What Is a Minimum Viable Product?
A Minimum Viable Product (MVP) is just what it sounds like. It includes only the bare minimum functionality needed to bring a product to market. That is why in recent years the concept of a minimum lovable product (MLP) and pursuing customer lovability has emerged as a more holistic approach that is counter to an MVP. This guide covers the history of the MVP, as well as its advantages and disadvantages.
The reported goal of the MVP is to accelerate learning in the early stages of product development with minimal investment of money and resources.
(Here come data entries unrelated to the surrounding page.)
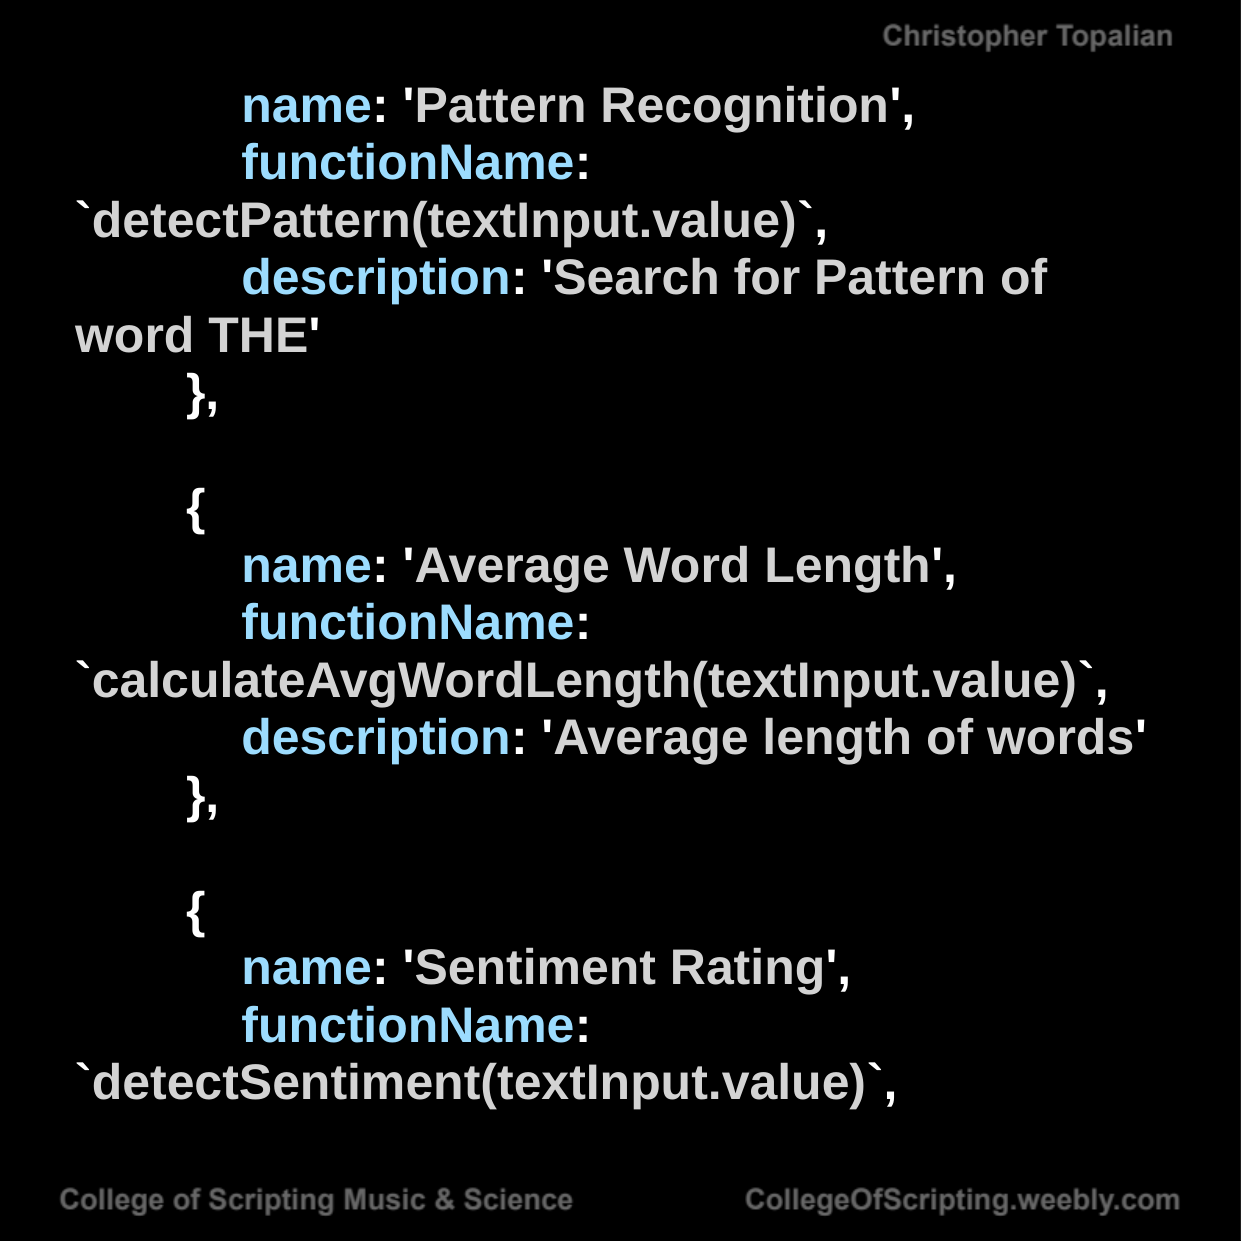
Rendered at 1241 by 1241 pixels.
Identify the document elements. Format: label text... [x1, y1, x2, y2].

text name: 'Average Word Length', [75, 535, 1166, 592]
text description: 'Search for Pattern of word THE' [75, 247, 1166, 362]
text }, [75, 765, 1166, 822]
text }, [75, 362, 1166, 420]
text name: 'Pattern Recognition', [75, 75, 1166, 132]
text name: 'Sentiment Rating', [75, 937, 1166, 995]
text { [75, 880, 1166, 937]
text functionName: `detectSentiment(textInput.value)`, [75, 995, 1166, 1110]
text functionName: `calculateAvgWordLength(textInput.value)`, [75, 592, 1166, 707]
text { [75, 477, 1166, 535]
text functionName: `detectPattern(textInput.value)`, [75, 132, 1166, 247]
text description: 'Average length of words' [75, 707, 1166, 765]
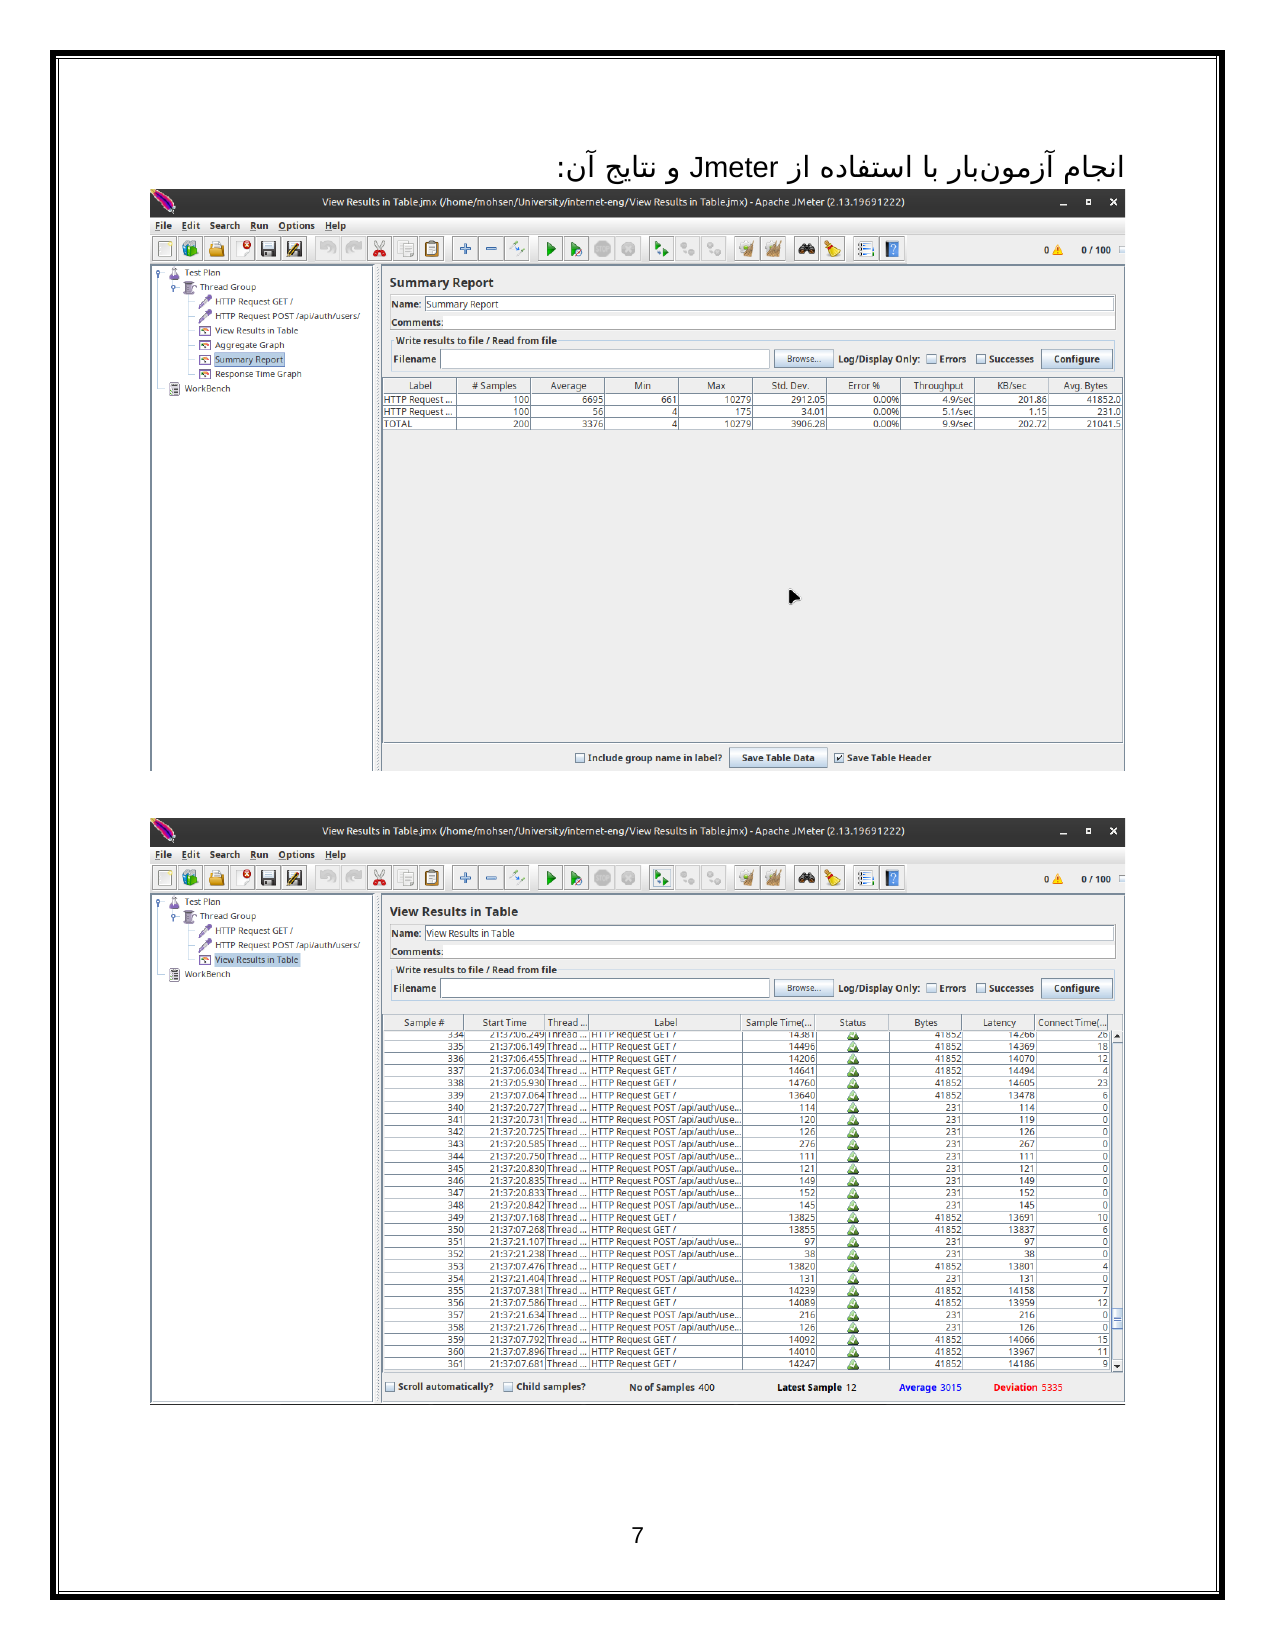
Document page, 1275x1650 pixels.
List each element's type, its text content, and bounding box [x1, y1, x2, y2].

However, the concept of an MVP can also be applied to existing products as a way to understand if a new feature set is valuable to customers.
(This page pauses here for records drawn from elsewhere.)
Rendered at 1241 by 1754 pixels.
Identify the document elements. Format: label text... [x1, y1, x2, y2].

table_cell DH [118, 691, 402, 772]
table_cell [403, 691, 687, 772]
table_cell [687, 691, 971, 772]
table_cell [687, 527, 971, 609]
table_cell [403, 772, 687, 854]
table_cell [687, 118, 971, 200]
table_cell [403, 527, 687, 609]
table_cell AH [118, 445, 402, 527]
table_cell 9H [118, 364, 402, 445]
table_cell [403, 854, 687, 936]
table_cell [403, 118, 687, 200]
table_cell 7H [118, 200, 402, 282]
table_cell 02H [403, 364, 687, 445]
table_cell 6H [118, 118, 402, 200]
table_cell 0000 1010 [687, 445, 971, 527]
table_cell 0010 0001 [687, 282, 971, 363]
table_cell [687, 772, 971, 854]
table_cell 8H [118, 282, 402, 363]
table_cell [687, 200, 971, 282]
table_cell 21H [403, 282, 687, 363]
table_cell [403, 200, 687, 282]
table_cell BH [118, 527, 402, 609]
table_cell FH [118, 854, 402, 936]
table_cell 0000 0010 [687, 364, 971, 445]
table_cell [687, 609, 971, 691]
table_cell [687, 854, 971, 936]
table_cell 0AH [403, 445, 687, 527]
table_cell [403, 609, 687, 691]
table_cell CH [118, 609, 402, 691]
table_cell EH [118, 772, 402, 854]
An MVP typically starts with the question, “What is the cheapest and fastest way we can start learning?” There are typically a few steps to the process of building it out:
Identify and evaluate the problem
Analyze the competition
Define the user flow
Prioritize the minimum set of features
Build, test, and learn
Creating an MVP provides a way to quickly learn if a product has the potential to succeed. This way, companies can make a more informed decision about when to persevere with an idea and when to abandon it.
The word minimum is important. You need to deliver enough value that early customers want to use the product, can imagine what will be possible in the future, and provide useful feedback for future product development.
History of the MVP
The digital era has changed the way companies bring new products to market. Traditionally, it took months or even years to take a product from concept to implementation. This approach required significant upfront investment. Even then, there was no guarantee that customers would see value in the end result by the time it was delivered. Companies needed a way to quickly test the business viability of new ideas.
As the story goes, technology CEO Frank Robinson first coined the term “minimum viable product” in 2001. He advocated for building a product that is big enough to be a “sound launching pad for it and its next generation and the roadmap that follows, but not so small that you leave room for a competitor to get the jump on you.” In order for this to happen, Robinson advocated that product and customer development should happen in parallel.
Fast forward 10 years and MVP has become well known. This is largely due to Eric Reis and Steve Blank defining an MVP as a core component of the lean startup method. This approach favors experimentation, customer feedback, and iterative development over-elaborate upfront planning. In this context, the goal of an MVP is to help startup companies develop a working product while minimizing implementation costs, ultimately reducing the risk of business failure.
Advantages and disadvantages
There are many success stories of companies getting started with an MVP — such as Facebook, Amazon, Instagram, and AirBnB. These companies released a basic version of a product, adding other features after the initial MVP.
There are significant risks of developing an MVP too. For every big-name product that launched with an MVP, there are many that flopped and did not find marketing fit. Here are some factors to consider when deciding if an MVP approach is right for you:
A lower investment of both time and money reduces the risk of business failure and gives teams the option to learn and adapt during development.
Teams run the risk of not investing enough to deliver a product offering that can solve customer problems.
Time to market
MVPs often get to the market first, allowing them to establish a foothold ahead of any competition.
If the right solution isn’t delivered, competitors will win out as the market matures.
Early and rapid testing validates the proof of concept in real markets.
There might not be enough features to verify that it solves a real problem.
Countering the tendency to create perfect features, MVPs require fast iterations so feedback can be gathered.
Moving on quickly from one feature to another may allow an incomplete product experience to persist.
Early feedback can give strong product-market fit signals. Teams can quickly develop and release features to address consumer needs.
Teams can become too focused on addressing every point of feedback instead of focusing on the underlying customer problems.
Entering the market first allows user acquisition and brand building to start upon the first release.
If all of the aspects that create a positive customer experience aren’t considered, long-term growth is difficult.
The MVP approach has become widely accepted by many product teams. However, there are real disadvantages, as noted above. Providing the bare minimum is not enough to attract and engage customers in the long term. It is also not enough in markets where many alternative solutions exist and customers have high expectations. Customers want and expect to be delighted from the start. While many teams pursue an MVP, better outcomes are typically achieved by building a lovable product.